NanoViricides, Inc. (NYSE American: NNVC) announced that President Dr. Anil R. Diwan was interviewed on the Mission Matters Podcast, where he discussed the company's mission to revolutionize antiviral treatment through its nanoviricide platform. Dr. Diwan highlighted progress of lead drug candidate NV-387, explaining how nanoviricides are designed to prevent viral escape, function independently of patient immune status, and offer broad-spectrum potential across patient populations from infants to geriatrics.
During the interview, Dr. Diwan noted that NV-387 has demonstrated efficacy against multiple unrelated viruses in lethal animal models, including Influenza, RSV, Coronaviruses, MPox, Smallpox, and Measles. The candidate has completed a Phase I clinical trial with no reported adverse events, and a Phase II clinical trial for NV-387 targeting MPox is ready to begin in the Democratic Republic of Congo following regulatory clearance. This positions NV-387 as a potential empirical therapy for acute respiratory and other viral infections with an estimated market opportunity exceeding $17 billion by 2030.
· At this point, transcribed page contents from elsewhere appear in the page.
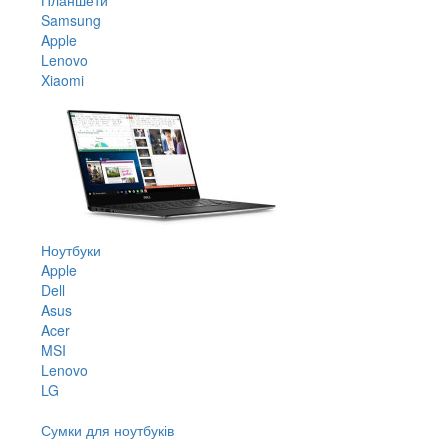
Samsung
Apple
Lenovo
Xiaomi
Ноутбуки
Apple
Dell
Asus
Acer
MSI
Lenovo
LG
Сумки для ноутбуків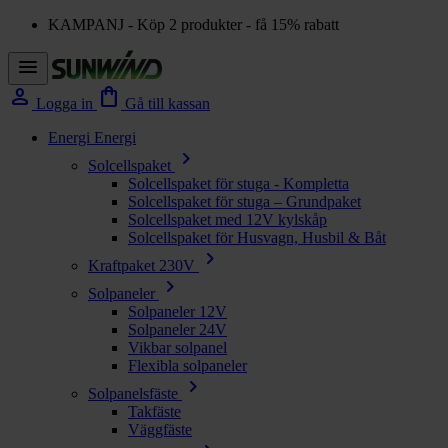
KAMPANJ - Köp 2 produkter - få 15% rabatt
menu
person
shopping_bag
Logga in
Gå till kassan
Energi
Energi
chevron_right
Solcellspaket
Solcellspaket för stuga - Kompletta
Solcellspaket för stuga – Grundpaket
Solcellspaket med 12V kylskåp
Solcellspaket för Husvagn, Husbil & Båt
chevron_right
Kraftpaket 230V
chevron_right
Solpaneler
Solpaneler 12V
Solpaneler 24V
Vikbar solpanel
Flexibla solpaneler
chevron_right
Solpanelsfäste
Takfäste
Väggfäste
The company's nanoviricide technology is based on intellectual property, technology and proprietary know-how of TheraCour Pharma, Inc., with NanoViricides holding a Memorandum of Understanding with TheraCour for the development of drugs based on these technologies for all antiviral infections. The company has obtained broad, exclusive, sub-licensable, field licenses to drugs developed in several licensed fields from TheraCour Pharma, Inc., as detailed on their corporate website at https://www.nanoviricides.com.
NanoViricides' business model is based on licensing technology from TheraCour Pharma Inc. for specific application verticals of specific viruses, as established at its foundation in 2005. The company holds a worldwide exclusive perpetual license to this technology for several drugs with specific targeting mechanisms for the treatment of numerous human viral diseases including Human Immunodeficiency Virus (HIV/AIDS), Hepatitis B Virus (HBV), Hepatitis C Virus (HCV), Rabies, Herpes Simplex Virus, Influenza and Asian Bird Flu Virus, Dengue viruses, and certain Coronaviruses.
Beyond NV-387, the company is developing drugs against a number of viral diseases including oral and genital Herpes, viral diseases of the eye including EKC and herpes keratitis, H1N1 swine flu, H5N1 bird flu, seasonal Influenza, HIV, Hepatitis C, Rabies, Dengue fever, and Ebola virus, among others. The company's other advanced drug candidate is NV-HHV-1 for the treatment of Shingles, though the company cannot project an exact date for filing an IND for any of its drugs because of dependence on external collaborators and consultants.
The company's platform technology and programs are based on the TheraCour nanomedicine technology of TheraCour, which TheraCour licenses from AllExcel. NanoViricides intends to obtain a license for RSV, Poxviruses, and/or Enteroviruses if initial research is successful. As with any drug development efforts, there can be no assurance at this time that any of the company's pharmaceutical candidates would show sufficient effectiveness and safety for human clinical development, nor that successful results against coronavirus in lab settings will lead to successful clinical trials or a successful pharmaceutical product.
The full press release containing this information is available at https://ibn.fm/EqHoVA, and the latest news and updates relating to NNVC are available in the company's newsroom at https://ibn.fm/NNVC. The interview highlights the potential of nanoviricide technology to address significant unmet medical needs in antiviral treatment, particularly given the broad-spectrum capabilities demonstrated by NV-387 across multiple virus families and its progress toward Phase II clinical trials.